One rose and left on the errand. “I rather thought they had numbers,” Ayres said

under his breath; they had already had one bottle. And then he repented the

frankness.

“There’s much in Union you don’t see,” Azov said. “But you may get the chance.”

Ayres laughed, and suddenly cold hit his belly. How? stuck in his throat. They

had drunk too much together. Azov had never admitted to his nation’s ambitions,

to any designs beyond Pell. He let his expression change ever so slightly, and

in that moment Azov’s did too… mutual dismay, a moment which lasted too long,

slow-motion, alcohol-fumed, with Jacoby a third unwilling participant.

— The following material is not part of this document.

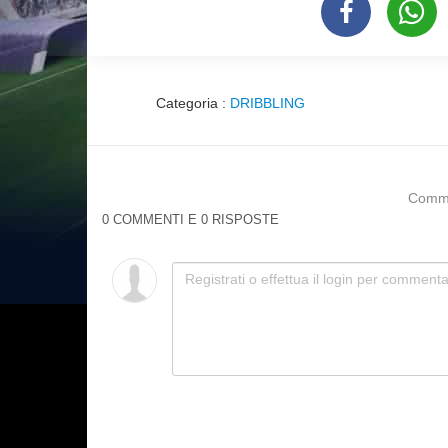
Categoria :
DRIBBLING
Commen
0 COMMENTI E 0 RISPOSTE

Ayres laughed again, an effort, tried not to show his guilt, leaned back in his

chair and stared at Azov. “What, do they gamble too?” he asked, trying to

mislead the meaning.

Azov pressed his lips to a thin line, looked at him from under one silvery brow,

smiled as if he were dutifully amused.

I am not going home, Ayres thought despairingly. There will be no warning. That

was his meaning.

iii

Pell: Downer tunnels; 1/8/53; 1830 hrs.

The dark place shifted with many bodies. Damon listened, started as he heard one

moving near him, and again as a hand touched his arm in the blackness of the

tunnel. He angled the lamp that way, shivering in the chill.

“I Bluetooth,” the familiar voice whispered. “You come see she?”

Damon hesitated, long, looked toward the ladders which stretched like spiderweb

out of the range of the lamp he carried. “No,” he said sorrowfully. “No. I only

walk through. I’ve been to white section. I only want to go through.”

“She ask you come. Ask. Ask all time.”

“No,” he whispered hoarsely, thinking that there were fewer and fewer times,

that soon there would be no chance at all. “No, Bluetooth. I love her and I

won’t. Don’t you know, it would be danger to her if I came there? The

men-with-guns would come in. I can’t. I can’t, much as I want to.”

The Downer’s warm hand patted his, lingered. “You say good thing.”

He was surprised. A Downer reasoned, and though he knew that they reasoned, it

surprised him to hear that train of thought follow human lines. He took the

Downer’s hand and squeezed it, grateful for Bluetooth’s presence in an hour when

there was little other comfort. He sank down on the metal steps, drew a quiet

breath through the mask… drew comfort where it was to be had, to sit a moment

safe from unfriendly eyes, with what had become, across all other differences, a

friend. The hisa squatted on the platform before him, dark eyes glittering in

the indirect light, patted his knee, simply companionable.

“You watch me,” Damon said, “all the time.”

Bluetooth bobbed slightly, agreement.

“The hisa are very kind,” Damon said. “Very good.”

Bluetooth tilted his head and wrinkled his brow. “You she baby.” Families were a

very difficult concept for hisa. “You ’Licia baby.”

“I was, yes.”

“She you mother.”

“She is.”

“Milio she baby.”

“Yes.”

“I love he.”

Damon smiled painfully. “No halfway with you, is there, Bluetooth? All or

nothing. You’re a good fellow. How much do the hisa know? Know other humans… or

only Konstantins? I think all my friends are dead, Bluetooth. I’ve tried to find

them. And either they’re hiding or they’re dead.”

“Make me eyes sad, Damon-man. Maybe hisa find, tell we they name.”